§ PROBLEM TO SOLVE
Write out every line of the listing below verbatim, with its spacing and separators unchanged.

···

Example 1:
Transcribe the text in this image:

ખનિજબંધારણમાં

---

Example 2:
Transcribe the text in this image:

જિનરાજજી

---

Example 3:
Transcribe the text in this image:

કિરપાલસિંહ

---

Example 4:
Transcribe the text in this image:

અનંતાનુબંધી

···

§ FINISHED EXERCISE
Example 1:
Transcribe the text in this image:

ખનિજબંધારણમાં

---

Example 2:
Transcribe the text in this image:

જિનરાજજી

---

Example 3:
Transcribe the text in this image:

કિરપાલસિંહ

---

Example 4:
Transcribe the text in this image:

અનંતાનુબંધી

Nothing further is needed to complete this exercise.